Saturday’s event, held at Classic Windows on Liberty Drive in Libertyville, was intended to give adoptive families like the Kuchlers a formal thank-you ceremony, a standard AEAR procedure that sometimes falls by the wayside in an emergency adoption.
“Because we fostered her and then adopted her a couple of days later, we never had an official adoption ceremony, so that’s why we wanted to come here today,” said Kuchler as Roxy jumped around greeting every human or animal that came in the door.
Another success story was seen in Tanner, a 2-year-old long-haired cat who came to AEAR’s attention when a wellness check was requested. Wisniewski said the owner was in a rehab situation, so she and another volunteer went to feed his cats.
When they left the mobile home, Wisniewski said, “I was covered from the tips of my toes all the way up to here with fleas.” Tanner eventually was taken into foster care, and he was adopted Saturday by Sarah Franky Halloran and Martin Betoni of Chicago.
Halloran, who said the couple had been looking to add a long-haired cat to a brood of pets that includes a chihuahua and another cat, was asked if there are any advantages to adopting a full-grown cat rather than a kitten.
“Kittens are always so rambunctious, whereas adult cats are more settled,” Halloran said, adding that “it just feels better” to adopt.
“This will be our third rescue,” said Betoni, “(and) I think it’s kind of silly to start your search, if you’re looking for an animal, by just automatically going to a breeder. I think it’s responsible to look around and see maybe if there’s a fit for what you had in mind that is adoptable.

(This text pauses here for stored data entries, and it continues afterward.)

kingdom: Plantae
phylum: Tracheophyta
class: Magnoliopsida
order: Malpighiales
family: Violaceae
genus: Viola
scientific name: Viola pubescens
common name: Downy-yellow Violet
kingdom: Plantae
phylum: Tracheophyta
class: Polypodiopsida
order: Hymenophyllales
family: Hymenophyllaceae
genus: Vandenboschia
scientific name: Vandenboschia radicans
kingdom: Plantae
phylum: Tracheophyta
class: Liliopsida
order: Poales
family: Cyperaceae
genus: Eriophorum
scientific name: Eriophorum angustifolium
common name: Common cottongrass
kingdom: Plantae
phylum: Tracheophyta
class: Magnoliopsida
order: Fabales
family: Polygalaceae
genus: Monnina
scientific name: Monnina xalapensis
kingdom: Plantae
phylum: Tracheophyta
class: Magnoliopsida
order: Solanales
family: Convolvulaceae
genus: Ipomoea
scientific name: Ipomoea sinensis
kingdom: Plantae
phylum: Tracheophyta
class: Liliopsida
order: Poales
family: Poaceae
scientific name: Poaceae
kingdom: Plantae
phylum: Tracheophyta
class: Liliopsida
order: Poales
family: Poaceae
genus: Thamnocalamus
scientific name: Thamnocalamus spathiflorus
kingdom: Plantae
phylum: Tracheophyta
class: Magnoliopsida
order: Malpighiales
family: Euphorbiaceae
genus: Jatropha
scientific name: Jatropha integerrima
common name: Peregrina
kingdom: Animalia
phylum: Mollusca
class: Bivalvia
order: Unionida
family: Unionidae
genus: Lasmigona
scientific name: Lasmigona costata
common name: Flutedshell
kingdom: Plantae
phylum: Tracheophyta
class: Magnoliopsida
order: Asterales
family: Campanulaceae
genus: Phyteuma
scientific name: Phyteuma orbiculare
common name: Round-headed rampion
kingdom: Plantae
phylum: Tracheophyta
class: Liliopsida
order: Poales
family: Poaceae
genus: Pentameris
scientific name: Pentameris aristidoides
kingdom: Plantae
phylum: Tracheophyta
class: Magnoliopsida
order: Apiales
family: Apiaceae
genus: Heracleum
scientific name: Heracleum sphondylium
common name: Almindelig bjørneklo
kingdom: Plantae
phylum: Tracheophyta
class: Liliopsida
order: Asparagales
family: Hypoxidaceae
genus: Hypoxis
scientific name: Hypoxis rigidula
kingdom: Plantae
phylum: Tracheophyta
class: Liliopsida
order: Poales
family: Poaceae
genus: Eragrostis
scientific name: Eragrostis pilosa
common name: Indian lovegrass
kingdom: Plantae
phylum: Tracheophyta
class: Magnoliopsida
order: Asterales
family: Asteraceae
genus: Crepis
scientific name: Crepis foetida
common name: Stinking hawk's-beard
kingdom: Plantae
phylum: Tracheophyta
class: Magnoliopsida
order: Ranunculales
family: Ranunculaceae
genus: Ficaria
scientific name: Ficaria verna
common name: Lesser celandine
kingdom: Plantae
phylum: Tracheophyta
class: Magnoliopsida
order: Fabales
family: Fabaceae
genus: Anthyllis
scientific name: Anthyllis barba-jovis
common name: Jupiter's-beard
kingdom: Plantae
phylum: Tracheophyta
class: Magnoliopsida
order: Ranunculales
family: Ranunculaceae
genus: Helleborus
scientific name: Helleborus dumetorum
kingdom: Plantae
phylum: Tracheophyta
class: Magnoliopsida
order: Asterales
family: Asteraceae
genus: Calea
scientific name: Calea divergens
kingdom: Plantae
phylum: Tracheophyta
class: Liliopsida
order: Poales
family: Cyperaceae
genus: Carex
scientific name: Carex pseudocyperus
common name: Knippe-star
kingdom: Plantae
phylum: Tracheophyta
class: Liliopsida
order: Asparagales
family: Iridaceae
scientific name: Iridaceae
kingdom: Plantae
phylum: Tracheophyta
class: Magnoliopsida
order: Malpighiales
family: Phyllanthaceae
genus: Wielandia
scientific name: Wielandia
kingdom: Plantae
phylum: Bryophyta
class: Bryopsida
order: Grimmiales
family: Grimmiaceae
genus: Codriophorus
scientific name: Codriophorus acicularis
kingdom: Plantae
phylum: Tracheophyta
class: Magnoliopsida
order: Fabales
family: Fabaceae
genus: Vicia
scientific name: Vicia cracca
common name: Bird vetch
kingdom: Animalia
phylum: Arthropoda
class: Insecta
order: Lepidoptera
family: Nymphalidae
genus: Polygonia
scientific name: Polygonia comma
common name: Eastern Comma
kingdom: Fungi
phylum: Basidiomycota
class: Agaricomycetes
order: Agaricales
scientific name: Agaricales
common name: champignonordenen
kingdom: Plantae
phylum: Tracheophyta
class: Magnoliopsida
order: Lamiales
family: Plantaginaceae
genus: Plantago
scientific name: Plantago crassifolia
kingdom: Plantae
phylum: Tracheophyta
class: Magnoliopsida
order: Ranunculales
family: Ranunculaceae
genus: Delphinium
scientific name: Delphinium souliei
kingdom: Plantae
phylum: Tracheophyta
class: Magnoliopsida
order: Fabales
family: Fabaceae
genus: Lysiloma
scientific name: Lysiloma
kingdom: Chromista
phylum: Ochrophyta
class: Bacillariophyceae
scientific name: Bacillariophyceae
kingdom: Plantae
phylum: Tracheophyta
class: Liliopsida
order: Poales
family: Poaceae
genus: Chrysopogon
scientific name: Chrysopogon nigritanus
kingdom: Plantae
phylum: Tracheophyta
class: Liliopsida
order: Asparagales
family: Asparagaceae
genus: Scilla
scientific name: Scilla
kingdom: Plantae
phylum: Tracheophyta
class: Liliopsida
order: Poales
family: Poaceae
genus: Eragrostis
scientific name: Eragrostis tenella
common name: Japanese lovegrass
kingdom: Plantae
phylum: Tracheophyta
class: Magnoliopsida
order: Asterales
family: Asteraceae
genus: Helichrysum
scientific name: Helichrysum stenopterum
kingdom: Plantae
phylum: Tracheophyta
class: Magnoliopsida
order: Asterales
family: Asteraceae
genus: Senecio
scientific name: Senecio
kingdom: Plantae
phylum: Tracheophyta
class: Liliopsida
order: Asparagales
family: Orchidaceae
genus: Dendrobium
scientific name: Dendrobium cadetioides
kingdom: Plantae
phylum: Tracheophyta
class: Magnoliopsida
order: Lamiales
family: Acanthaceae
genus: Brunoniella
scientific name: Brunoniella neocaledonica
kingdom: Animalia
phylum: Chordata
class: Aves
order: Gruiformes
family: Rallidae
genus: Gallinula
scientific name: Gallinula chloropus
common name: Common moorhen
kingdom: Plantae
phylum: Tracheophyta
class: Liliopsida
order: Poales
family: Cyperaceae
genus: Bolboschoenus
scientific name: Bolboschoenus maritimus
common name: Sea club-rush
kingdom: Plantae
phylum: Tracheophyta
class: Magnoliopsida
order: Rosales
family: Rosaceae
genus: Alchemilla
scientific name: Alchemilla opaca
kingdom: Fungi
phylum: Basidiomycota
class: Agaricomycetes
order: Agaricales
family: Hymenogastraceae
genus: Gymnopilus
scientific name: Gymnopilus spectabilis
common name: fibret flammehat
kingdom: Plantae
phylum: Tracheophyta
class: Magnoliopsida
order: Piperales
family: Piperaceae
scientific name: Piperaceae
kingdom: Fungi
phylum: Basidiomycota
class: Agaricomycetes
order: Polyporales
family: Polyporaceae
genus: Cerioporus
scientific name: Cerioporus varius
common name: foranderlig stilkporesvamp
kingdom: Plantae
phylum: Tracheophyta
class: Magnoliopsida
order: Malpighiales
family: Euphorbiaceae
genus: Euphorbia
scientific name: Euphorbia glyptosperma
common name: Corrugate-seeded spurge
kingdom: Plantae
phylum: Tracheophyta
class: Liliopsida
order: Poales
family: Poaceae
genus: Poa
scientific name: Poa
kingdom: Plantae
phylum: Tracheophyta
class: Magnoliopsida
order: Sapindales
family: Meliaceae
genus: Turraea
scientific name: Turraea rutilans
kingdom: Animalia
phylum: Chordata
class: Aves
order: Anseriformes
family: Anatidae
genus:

“And of course, it’s always about meeting the right animal,” added Betoni, saying that they found Tanner to be “a ridiculously amazing cat.”
Detailing Tanner’s story for the crowd, Wisniewski admitted that it is bittersweet to see some of AEAR’s animals head out the door.
“When someone adopts, (we) do a little ceremony,” Wisniewski said. “It’s our way of sending off an animal just in a nice way, and it’s also a nice way of recognizing the foster family that worked so hard to get them to where they are.
“It’s very emotional, but it also brings great closure for us, for the volunteers. Even the ones that don’t foster them, everyone gets emotionally involved in all of these animals and their stories.”